(What you are asked to do)
Repeat every entry below exactly.

** Opening Supplied data block **

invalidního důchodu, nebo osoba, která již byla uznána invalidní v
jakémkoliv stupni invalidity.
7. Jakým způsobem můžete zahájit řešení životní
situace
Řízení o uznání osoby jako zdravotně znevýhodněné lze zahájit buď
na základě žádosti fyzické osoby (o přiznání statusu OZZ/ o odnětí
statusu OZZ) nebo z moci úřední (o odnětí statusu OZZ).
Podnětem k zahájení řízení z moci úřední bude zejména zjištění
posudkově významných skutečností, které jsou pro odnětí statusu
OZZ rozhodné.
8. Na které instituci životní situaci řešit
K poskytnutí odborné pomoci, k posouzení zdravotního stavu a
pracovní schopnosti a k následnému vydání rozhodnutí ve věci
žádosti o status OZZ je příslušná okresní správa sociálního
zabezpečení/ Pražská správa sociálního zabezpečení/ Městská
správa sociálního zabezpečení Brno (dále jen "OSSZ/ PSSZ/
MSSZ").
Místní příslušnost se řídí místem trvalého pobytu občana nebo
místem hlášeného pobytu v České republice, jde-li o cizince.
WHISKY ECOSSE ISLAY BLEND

** Closing Supplied data block **

(Reply to the task)
invalidního důchodu, nebo osoba, která již byla uznána invalidní v
jakémkoliv stupni invalidity.
7. Jakým způsobem můžete zahájit řešení životní
situace
Řízení o uznání osoby jako zdravotně znevýhodněné lze zahájit buď
na základě žádosti fyzické osoby (o přiznání statusu OZZ/ o odnětí
statusu OZZ) nebo z moci úřední (o odnětí statusu OZZ).
Podnětem k zahájení řízení z moci úřední bude zejména zjištění
posudkově významných skutečností, které jsou pro odnětí statusu
OZZ rozhodné.
8. Na které instituci životní situaci řešit
K poskytnutí odborné pomoci, k posouzení zdravotního stavu a
pracovní schopnosti a k následnému vydání rozhodnutí ve věci
žádosti o status OZZ je příslušná okresní správa sociálního
zabezpečení/ Pražská správa sociálního zabezpečení/ Městská
správa sociálního zabezpečení Brno (dále jen "OSSZ/ PSSZ/
MSSZ").
Místní příslušnost se řídí místem trvalého pobytu občana nebo
místem hlášeného pobytu v České republice, jde-li o cizince.
WHISKY ECOSSE ISLAY BLEND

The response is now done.